2012年07月06日

二口山塊・磐司沢〜東北のサムライが二刀流で挑む谷〜

東北の二口渓谷は冬になると二刀流のサムライが跋扈する。だが、ここには夏の沢登りも二刀流でこなすサムライがいる。冬はアックスを2本持っての二刀流だが、夏はジャンピングを2セット持っての二刀流なのだ。冬はフリーで、うまい人はノーテンションで登れるのだろうが、しかし、夏の二刀流はかなりかっこわるい。スタイルとしてもかなり問題がある。どうしてかっていうと、ジャンピングにタイオフして、あぶみのかけかえで登っていくからだ。昨今のフリー化と全く対極を行く。最初から最後まで土木工事に終始し、1つ1つの滝にドラマを全く感じない。えらく奮闘的なのは認めるが。しかし、沢登り史上、こんな登り方をして前進して行ったバカもおるまい。しかし、本当にボロい滝では、むやみやたらに残置していくよりも、まだマシなのではないだろうか?
今回、東北のサムライを1人発見した。彼の名は矢吹仁人。東北大の大学院生だ。今回の登攀で、このサムライは、私同様、脳味噌が若干膿んでいるらしいことが分かったが、なかなかの度胸のあるサムライとお見受けした。しかし若いと言うのは素晴らしい事だ。色々な事を試す事ができるのだから……。

二口山塊・名取川磐司沢
2003年7月5日
木下徳彦(28、JAC青年部/チーム84)
矢吹仁人(24、東北大学山岳部OB)

土曜日の早朝に仙台南ICそばで矢吹と待ち合わせる。やってきた車はなかなかのポンコツで、晴れているのにワイパーは動きっぱなしだ。いよいよ磐司に行くと言う事で、僕の曇った心を磨いてくれるようだ。そういえば、彼とロープを組むのは実は初めてだった。また1人、極道の道に引きずり込む事になろうとは……。少しばかり良心の呵責を感じる。

> _抽出資料_:
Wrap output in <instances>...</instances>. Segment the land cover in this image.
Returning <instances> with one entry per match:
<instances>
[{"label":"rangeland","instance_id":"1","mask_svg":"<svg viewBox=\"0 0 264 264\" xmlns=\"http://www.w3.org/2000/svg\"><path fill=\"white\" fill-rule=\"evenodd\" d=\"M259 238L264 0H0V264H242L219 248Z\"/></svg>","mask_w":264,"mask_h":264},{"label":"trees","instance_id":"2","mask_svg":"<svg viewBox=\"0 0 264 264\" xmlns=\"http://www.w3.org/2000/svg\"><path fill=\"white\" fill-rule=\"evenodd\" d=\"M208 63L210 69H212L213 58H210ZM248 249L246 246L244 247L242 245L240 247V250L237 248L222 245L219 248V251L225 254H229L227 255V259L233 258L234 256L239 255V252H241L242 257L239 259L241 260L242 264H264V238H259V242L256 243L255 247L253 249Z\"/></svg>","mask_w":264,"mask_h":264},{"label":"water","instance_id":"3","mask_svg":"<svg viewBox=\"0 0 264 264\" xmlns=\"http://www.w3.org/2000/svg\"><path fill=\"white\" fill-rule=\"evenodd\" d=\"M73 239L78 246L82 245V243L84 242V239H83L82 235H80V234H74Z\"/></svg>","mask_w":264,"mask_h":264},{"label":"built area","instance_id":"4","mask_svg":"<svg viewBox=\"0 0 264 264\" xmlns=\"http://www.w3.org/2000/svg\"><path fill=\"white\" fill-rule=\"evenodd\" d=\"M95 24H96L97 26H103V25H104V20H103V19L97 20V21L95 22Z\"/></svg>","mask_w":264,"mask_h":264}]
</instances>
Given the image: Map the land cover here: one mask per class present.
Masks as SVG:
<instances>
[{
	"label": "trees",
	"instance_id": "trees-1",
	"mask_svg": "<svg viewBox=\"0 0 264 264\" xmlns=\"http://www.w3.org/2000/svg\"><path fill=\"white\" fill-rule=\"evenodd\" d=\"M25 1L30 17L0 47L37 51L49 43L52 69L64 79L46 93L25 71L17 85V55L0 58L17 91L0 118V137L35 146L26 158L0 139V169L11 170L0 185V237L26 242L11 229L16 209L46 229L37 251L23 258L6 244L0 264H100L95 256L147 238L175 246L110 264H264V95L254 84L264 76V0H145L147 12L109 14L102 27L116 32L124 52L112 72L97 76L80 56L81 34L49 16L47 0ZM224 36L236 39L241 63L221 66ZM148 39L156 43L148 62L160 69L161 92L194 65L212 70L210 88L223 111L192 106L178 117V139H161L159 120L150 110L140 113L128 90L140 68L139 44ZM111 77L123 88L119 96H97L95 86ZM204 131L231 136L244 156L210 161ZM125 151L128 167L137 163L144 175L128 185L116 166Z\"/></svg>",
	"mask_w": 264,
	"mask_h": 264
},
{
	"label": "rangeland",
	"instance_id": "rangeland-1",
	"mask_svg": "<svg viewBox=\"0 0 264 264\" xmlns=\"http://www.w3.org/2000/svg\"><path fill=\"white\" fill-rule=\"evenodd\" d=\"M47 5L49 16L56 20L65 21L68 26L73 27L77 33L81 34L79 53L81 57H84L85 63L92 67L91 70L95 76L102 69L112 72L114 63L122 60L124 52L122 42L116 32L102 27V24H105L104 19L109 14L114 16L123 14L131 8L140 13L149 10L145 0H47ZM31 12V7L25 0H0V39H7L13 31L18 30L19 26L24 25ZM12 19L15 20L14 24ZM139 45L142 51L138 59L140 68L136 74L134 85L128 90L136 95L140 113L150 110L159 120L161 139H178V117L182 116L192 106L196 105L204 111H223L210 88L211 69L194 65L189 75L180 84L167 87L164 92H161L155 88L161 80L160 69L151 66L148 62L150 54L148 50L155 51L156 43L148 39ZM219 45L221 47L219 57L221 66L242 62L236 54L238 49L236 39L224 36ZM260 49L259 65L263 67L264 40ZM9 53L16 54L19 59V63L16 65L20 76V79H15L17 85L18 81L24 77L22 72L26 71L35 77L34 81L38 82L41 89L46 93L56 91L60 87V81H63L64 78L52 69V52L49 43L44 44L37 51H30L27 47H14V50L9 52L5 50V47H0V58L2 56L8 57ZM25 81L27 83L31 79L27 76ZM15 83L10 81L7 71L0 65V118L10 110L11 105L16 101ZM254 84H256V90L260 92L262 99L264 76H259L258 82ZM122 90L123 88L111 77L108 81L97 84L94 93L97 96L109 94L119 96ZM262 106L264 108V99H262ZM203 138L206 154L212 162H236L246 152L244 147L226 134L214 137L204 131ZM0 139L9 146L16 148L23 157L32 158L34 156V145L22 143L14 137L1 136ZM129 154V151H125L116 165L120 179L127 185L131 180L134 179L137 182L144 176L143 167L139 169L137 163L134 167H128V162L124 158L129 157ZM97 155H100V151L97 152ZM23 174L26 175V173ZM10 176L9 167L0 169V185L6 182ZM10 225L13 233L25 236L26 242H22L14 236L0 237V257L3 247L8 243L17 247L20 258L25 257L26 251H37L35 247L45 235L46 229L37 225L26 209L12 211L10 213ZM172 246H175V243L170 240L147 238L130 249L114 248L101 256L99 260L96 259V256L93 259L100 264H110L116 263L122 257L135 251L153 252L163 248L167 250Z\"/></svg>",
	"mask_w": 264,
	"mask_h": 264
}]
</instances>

> _挑戦問題_:
1) 次の(a)〜(c)は磐司沢の記録の内容と合っていますか?それぞれ「はい」か「いいえ」で答え、決め手となる記録の言葉をそのまま引用してください。
(a) 夏の二刀流では、ジャンピングを2セット持って登る。
(b) 矢吹仁人は東北大の大学院生である。
(c) 筆者は以前にも矢吹とロープを組んだことがある。
2) 磐司沢の記録を、最後の文のあとから書き継いでください。
この作業に一覧はまったく関わりません。

> _練習問題の解答_:
1)
(a) はい。「夏はジャンピングを2セット持っての二刀流なのだ」
(b) はい。「東北大の大学院生だ」
(c) いいえ。「彼とロープを組むのは実は初めてだった」

2)
磐司沢の出合に車を止めて、簡単な身支度をする。彼がウェットスーツといって持ってきたのは、どうみてもスキーのジャンプスーツだ。さすがにガックリ来た。磐司岩の上から勝利のロープバンジーでもするつもりなのか? ジャンプスーツならうまい着地も可能かもしれない。
6時40分発。最初から、巨岩の中をボルダー的ムーブで登ったり降りたりしながら進んでいく。この辺りは非常楽しい所だ。滝の多くはナメ滝で、それなりに難しいものもある。途中1ケ所だけ左の草付から巻き、1時間後、いよいよ西磐司・東磐司に挟まれたゴルジュに入っていく事になる。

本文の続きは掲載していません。